The ongoing trade war between the U.S. and China is weighing heavily on the global economy and is unlikely to end any time soon. Investors looking to shelter themselves from the collateral damage should buy service-providing stocks and avoid goods-producing ones, according to a recent report from Goldman Sachs.
The top 10 stocks in Goldman’s services-providing basket include: Microsoft Corp. (MSFT), Amazon.com Inc. (AMZN), Alphabet Inc. (GOOGL), Berkshire Hathaway Inc. (BRK.B), Facebook Inc. (FB), JPMorgan Chase & Co. (JPM), Visa Inc. (V), Walmart Inc. (WMT), Mastercard Inc. (MA), and Bank of America Corp. (BAC).
What it Means for Investors
Goldman’s own in-house U.S.-China Trade Tension Barometer has collapsed as the intensity of trade concerns implied by the equity market has exploded. In April, the barometer indicated an 80% likelihood that a trade deal would be reached. That likelihood has plummeted and is now sitting at around 13%.

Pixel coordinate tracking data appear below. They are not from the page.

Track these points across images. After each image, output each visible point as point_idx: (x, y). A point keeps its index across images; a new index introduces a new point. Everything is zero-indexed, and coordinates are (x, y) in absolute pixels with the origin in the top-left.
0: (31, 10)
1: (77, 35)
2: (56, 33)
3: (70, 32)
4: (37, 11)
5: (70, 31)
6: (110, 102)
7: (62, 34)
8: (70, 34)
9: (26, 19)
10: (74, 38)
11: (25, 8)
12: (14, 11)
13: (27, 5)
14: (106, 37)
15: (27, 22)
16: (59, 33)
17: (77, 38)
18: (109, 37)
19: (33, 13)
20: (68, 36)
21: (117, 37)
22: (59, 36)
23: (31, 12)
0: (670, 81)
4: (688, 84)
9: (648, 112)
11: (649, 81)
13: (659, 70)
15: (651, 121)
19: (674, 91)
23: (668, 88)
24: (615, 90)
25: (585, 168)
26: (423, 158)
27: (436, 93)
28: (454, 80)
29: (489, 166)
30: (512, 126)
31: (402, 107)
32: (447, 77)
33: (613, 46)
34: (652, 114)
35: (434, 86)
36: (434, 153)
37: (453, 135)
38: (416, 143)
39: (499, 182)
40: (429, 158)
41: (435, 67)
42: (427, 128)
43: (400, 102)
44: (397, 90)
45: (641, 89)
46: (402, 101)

Trump’s threat of a 10% tariff on an additional $300 billion worth of Chinese goods is set to come into effect on September 1. China’s retaliation in the form of a yuan devaluation is raising the risks that the trade war turns into an all out currency war. Goldman’s economists believe a trade agreement is unlikely to happen before the Presidential election in November of next year.

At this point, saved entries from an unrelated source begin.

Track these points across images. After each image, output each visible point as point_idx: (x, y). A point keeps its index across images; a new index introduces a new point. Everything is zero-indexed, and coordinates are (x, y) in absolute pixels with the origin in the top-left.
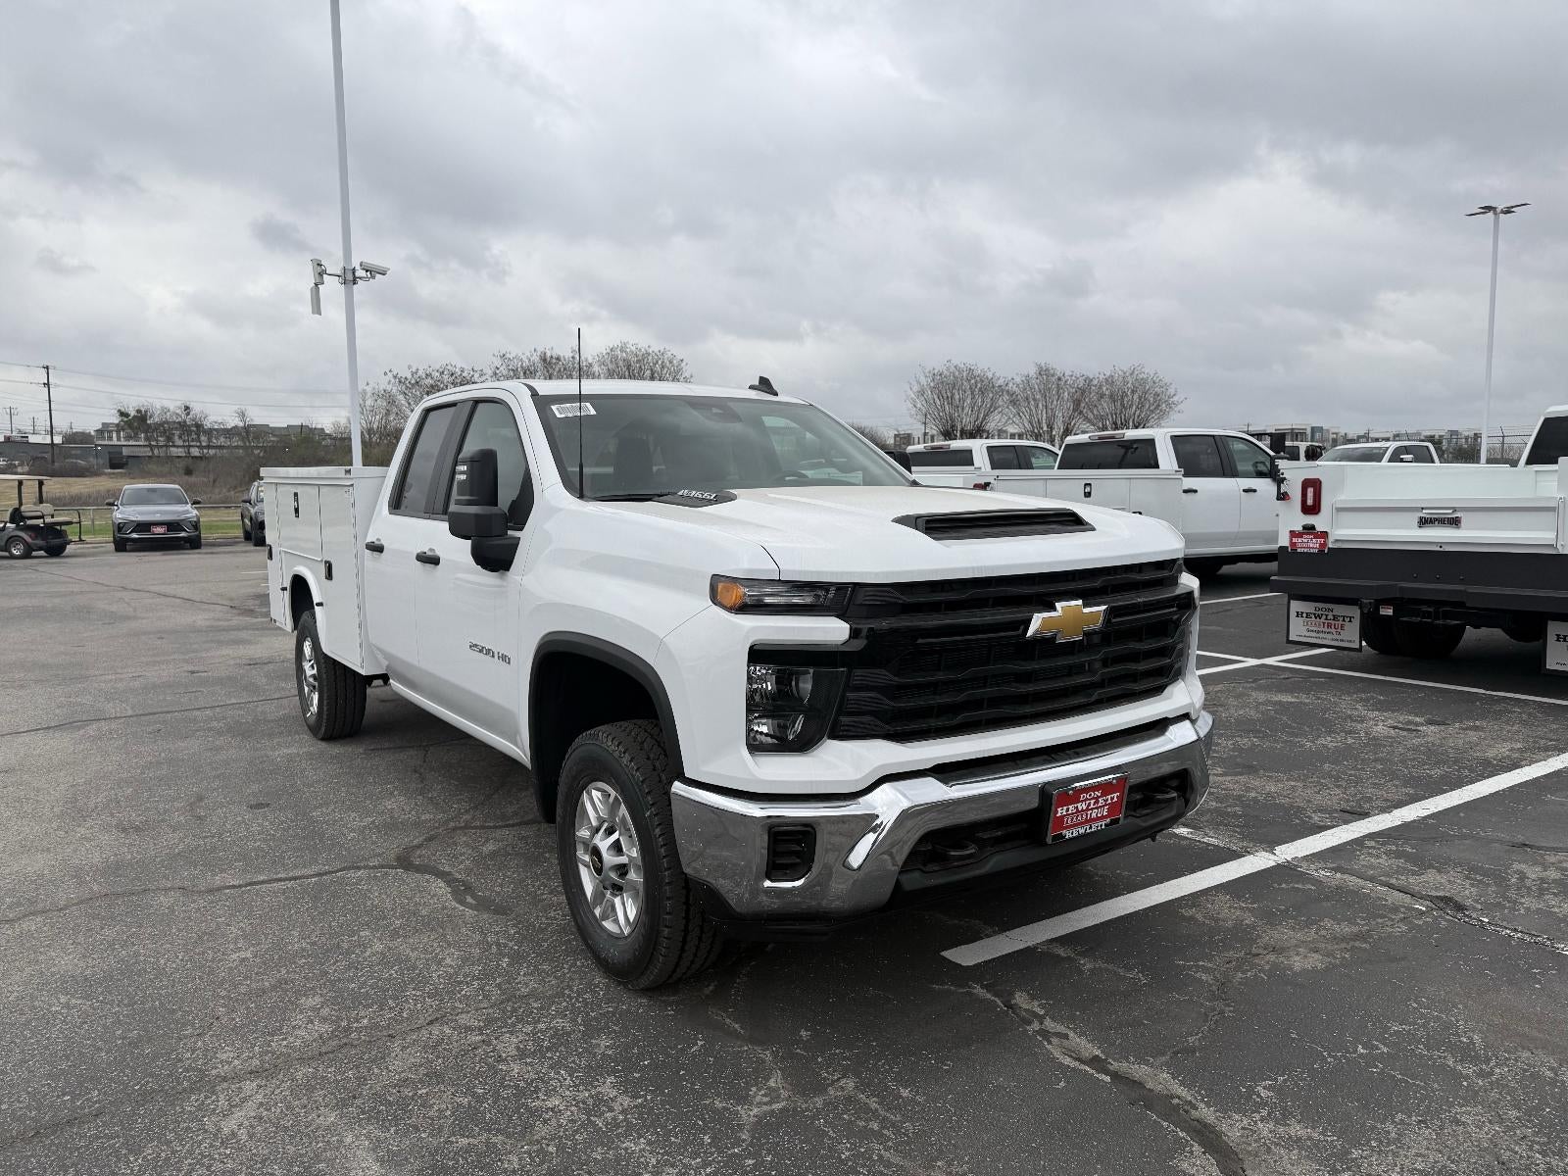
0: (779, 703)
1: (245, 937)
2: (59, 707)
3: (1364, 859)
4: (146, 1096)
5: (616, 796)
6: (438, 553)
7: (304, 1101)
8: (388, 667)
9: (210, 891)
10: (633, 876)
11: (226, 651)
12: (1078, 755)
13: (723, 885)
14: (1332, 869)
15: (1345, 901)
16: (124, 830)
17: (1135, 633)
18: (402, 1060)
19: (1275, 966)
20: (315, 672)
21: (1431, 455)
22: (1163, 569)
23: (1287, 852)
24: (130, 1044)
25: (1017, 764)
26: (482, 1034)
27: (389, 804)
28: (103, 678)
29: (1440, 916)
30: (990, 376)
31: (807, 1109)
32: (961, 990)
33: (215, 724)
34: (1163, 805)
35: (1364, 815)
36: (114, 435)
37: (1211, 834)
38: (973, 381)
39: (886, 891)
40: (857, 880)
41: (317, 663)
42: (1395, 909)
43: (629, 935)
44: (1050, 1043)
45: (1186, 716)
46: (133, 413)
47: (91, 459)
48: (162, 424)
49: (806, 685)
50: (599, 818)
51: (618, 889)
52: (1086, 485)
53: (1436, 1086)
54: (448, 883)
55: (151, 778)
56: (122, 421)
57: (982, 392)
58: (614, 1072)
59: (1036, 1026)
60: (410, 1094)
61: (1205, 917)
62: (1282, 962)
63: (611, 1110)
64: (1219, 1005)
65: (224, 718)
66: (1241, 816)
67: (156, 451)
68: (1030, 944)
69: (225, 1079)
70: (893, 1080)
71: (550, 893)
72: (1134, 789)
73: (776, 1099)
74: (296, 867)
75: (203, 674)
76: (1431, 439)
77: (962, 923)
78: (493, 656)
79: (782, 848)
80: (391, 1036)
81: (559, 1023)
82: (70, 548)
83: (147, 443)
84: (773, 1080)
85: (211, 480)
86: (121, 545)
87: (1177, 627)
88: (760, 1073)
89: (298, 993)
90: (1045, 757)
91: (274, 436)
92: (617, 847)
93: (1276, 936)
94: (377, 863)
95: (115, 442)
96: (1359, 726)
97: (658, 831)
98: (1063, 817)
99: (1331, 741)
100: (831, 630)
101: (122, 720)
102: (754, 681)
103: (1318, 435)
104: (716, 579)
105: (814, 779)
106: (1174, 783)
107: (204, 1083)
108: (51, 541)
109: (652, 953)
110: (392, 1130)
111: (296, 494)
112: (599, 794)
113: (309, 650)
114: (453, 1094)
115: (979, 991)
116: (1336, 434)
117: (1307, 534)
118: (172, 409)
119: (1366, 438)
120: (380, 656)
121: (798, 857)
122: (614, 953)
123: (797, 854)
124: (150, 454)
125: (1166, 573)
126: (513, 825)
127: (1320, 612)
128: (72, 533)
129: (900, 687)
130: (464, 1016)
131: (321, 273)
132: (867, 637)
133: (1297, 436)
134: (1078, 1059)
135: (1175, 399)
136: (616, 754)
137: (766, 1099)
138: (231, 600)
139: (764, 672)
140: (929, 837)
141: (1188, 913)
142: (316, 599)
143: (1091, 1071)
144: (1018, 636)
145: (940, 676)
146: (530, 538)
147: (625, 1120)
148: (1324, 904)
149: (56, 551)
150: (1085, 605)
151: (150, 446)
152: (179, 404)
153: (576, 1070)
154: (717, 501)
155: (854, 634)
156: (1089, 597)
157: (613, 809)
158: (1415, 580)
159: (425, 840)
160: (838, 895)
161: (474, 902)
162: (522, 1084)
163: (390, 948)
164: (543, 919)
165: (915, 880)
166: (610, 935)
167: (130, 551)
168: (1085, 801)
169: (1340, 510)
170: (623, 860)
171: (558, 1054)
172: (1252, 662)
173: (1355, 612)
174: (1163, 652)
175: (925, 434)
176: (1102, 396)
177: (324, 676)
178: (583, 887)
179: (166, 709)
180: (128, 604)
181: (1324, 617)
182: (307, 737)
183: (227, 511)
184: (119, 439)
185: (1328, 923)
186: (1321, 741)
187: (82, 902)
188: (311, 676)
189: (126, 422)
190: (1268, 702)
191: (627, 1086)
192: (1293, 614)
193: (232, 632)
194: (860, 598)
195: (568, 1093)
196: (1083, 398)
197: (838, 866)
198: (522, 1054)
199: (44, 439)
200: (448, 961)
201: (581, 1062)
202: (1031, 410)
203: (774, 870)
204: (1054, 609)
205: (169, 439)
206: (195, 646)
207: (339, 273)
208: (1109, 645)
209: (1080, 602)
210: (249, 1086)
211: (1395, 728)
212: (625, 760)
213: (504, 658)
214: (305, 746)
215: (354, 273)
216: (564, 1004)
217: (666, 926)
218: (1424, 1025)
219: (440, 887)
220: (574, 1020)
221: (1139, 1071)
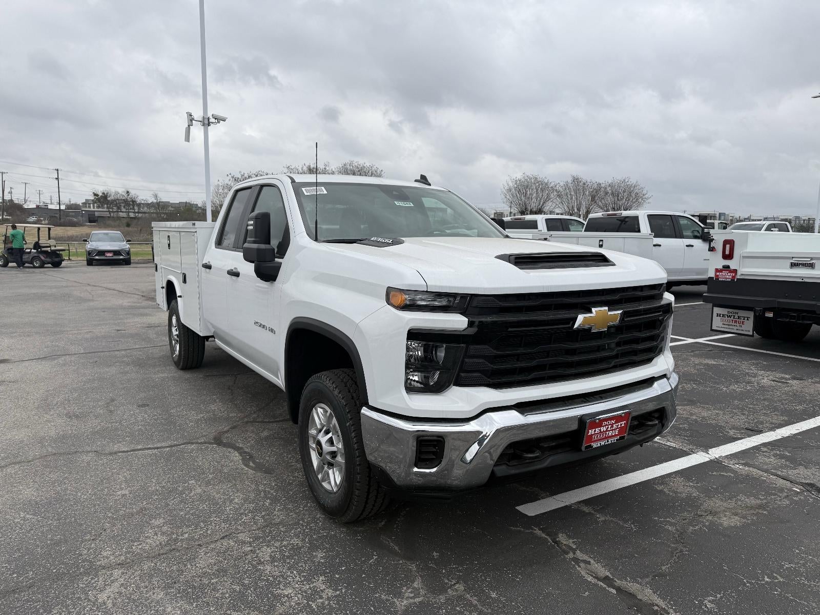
0: (425, 363)
1: (126, 481)
2: (46, 348)
3: (761, 459)
4: (59, 577)
5: (331, 413)
6: (239, 270)
7: (147, 584)
8: (214, 332)
9: (111, 454)
10: (340, 459)
11: (137, 319)
12: (602, 398)
13: (389, 467)
14: (743, 464)
15: (753, 485)
16: (70, 417)
17: (638, 327)
18: (205, 560)
19: (711, 522)
20: (177, 333)
21: (788, 228)
22: (655, 289)
23: (717, 452)
24: (54, 544)
25: (566, 403)
26: (251, 546)
27: (213, 407)
28: (71, 332)
29: (809, 496)
30: (546, 181)
31: (435, 603)
32: (527, 531)
33: (125, 359)
34: (650, 428)
35: (760, 432)
36: (92, 205)
37: (671, 440)
38: (537, 184)
39: (486, 475)
40: (469, 469)
41: (179, 328)
42: (781, 490)
43: (337, 492)
44: (580, 566)
45: (664, 376)
46: (100, 194)
47: (80, 218)
48: (115, 200)
49: (441, 354)
50: (321, 424)
51: (331, 465)
52: (600, 240)
53: (814, 605)
54: (241, 454)
55: (88, 388)
56: (95, 198)
57: (542, 190)
58: (324, 574)
59: (571, 555)
60: (207, 582)
61: (669, 491)
62: (716, 521)
63: (321, 597)
64: (680, 547)
65: (132, 356)
66: (688, 430)
67: (112, 214)
68: (567, 504)
69: (104, 568)
70: (487, 586)
71: (296, 462)
72: (634, 418)
73: (417, 595)
74: (159, 441)
75: (123, 332)
76: (786, 220)
77: (528, 489)
78: (266, 329)
79: (424, 449)
80: (200, 545)
81: (295, 541)
82: (64, 263)
83: (107, 210)
84: (416, 583)
85: (139, 229)
86: (90, 262)
87: (661, 323)
88: (409, 579)
89: (151, 517)
90: (582, 399)
91: (172, 207)
92: (331, 441)
93: (712, 504)
94: (203, 441)
95: (92, 209)
96: (753, 379)
97: (353, 434)
98: (592, 435)
99: (738, 388)
100: (457, 322)
101: (77, 356)
102: (410, 350)
103: (722, 218)
104: (389, 290)
105: (444, 410)
106: (656, 415)
107: (93, 570)
108: (54, 260)
109: (349, 504)
110: (195, 604)
111: (169, 237)
112: (322, 410)
113: (175, 321)
114: (230, 583)
115: (538, 532)
116: (733, 217)
117: (725, 270)
118: (120, 192)
119: (749, 219)
120: (210, 327)
121: (434, 455)
122: (328, 501)
123: (434, 453)
124: (109, 216)
125: (656, 292)
126: (278, 421)
127: (731, 314)
128: (65, 255)
129: (496, 357)
130: (242, 534)
131: (191, 119)
132: (478, 326)
133: (711, 217)
134: (596, 578)
135: (647, 196)
136: (332, 388)
137: (412, 595)
138: (143, 292)
139: (417, 345)
140: (512, 445)
141: (660, 488)
142: (178, 294)
143: (605, 586)
144: (569, 328)
145: (521, 351)
146: (287, 263)
147: (329, 604)
148: (739, 485)
149: (57, 264)
150: (609, 310)
151: (109, 211)
152: (123, 190)
153: (302, 571)
154: (393, 244)
155: (471, 324)
156: (612, 305)
157: (329, 419)
158: (786, 297)
159: (231, 428)
160: (458, 476)
161: (254, 466)
162: (271, 578)
163: (205, 492)
164: (291, 477)
165: (502, 471)
166: (326, 490)
167: (94, 265)
168: (605, 426)
169: (744, 257)
170: (334, 449)
171: (293, 561)
172: (690, 341)
173: (751, 315)
174: (653, 338)
175: (511, 213)
176: (607, 193)
177: (182, 335)
178: (312, 462)
179: (101, 350)
180: (90, 293)
181: (732, 317)
182: (173, 368)
183: (146, 246)
184: (94, 208)
185: (742, 497)
186: (732, 387)
187: (41, 457)
188: (175, 335)
189: (97, 199)
190: (700, 364)
191: (332, 583)
192: (715, 315)
193: (141, 310)
194: (475, 303)
195: (297, 586)
196: (596, 194)
197: (458, 461)
198: (273, 559)
199: (56, 207)
200: (236, 500)
201: (306, 566)
202: (568, 200)
203: (420, 461)
204: (591, 312)
205: (119, 208)
206: (122, 316)
207: (201, 120)
208: (622, 334)
209: (606, 308)
210: (117, 573)
211: (773, 381)
212: (336, 392)
213: (272, 330)
214: (172, 372)
215: (209, 120)
216: (299, 530)
217: (357, 490)
218: (804, 565)
219: (236, 456)
220: (303, 540)
221: (633, 587)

While the bank’s analysts don’t see a recession hitting the U.S. economy in the near term, they do suggest investors shield themselves by weighting their portfolios toward service-providing companies as opposed goods-producing companies. The ongoing trade dispute between the world’s two largest economies is taking a much greater toll on the fundamentals of goods-producing firms due to their much heavier exposure to foreign trade.
“Services stocks have less foreign input costs that might be subject to tariffs and are also less exposed to potential trade retaliation given they have less non-US sales exposure than Goods firms,” wrote Goldman’s analysts led by David Kostin.
Services stocks, up 21% since the start of the year, have already outperformed goods stocks, which are up 16% on the year. Since the start of the third quarter, services stocks are up 0.8% while goods stocks are down -0.9%. Services firms are exhibiting faster sales and earnings growth, as well as more stable gross margins compared to goods firms.
Goldman also proposes investors shift towards stocks with lower labor costs, expecting further interest rate cuts by the Federal Reserve amid a still-growing economy and relatively tight labor market to result in upward pressure on wages. Stocks of companies with low labor costs compared to those with high labor costs are much more insulated from margin pressures.